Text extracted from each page

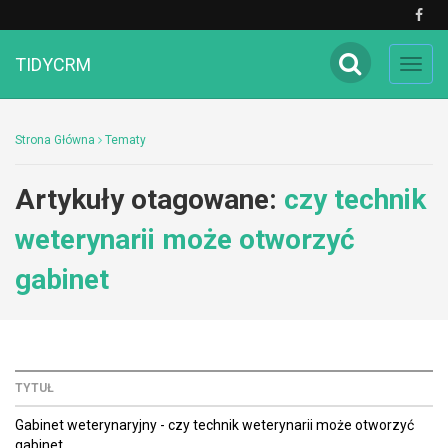
TIDYCRM
Toggl
navig
Strona Główna
Tematy
Artykuły otagowane:
czy technik
weterynarii może otworzyć
gabinet
TYTUŁ
Gabinet weterynaryjny - czy technik weterynarii może otworzyć
gabinet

- Description of the task
Can you print every line of text in the data above verbatim, leaving the pictures out?

- Solution for this exercise
TIDYCRM
Toggl
navig
Strona Główna
Tematy
Artykuły otagowane:
czy technik
weterynarii może otworzyć
gabinet
TYTUŁ
Gabinet weterynaryjny - czy technik weterynarii może otworzyć
gabinet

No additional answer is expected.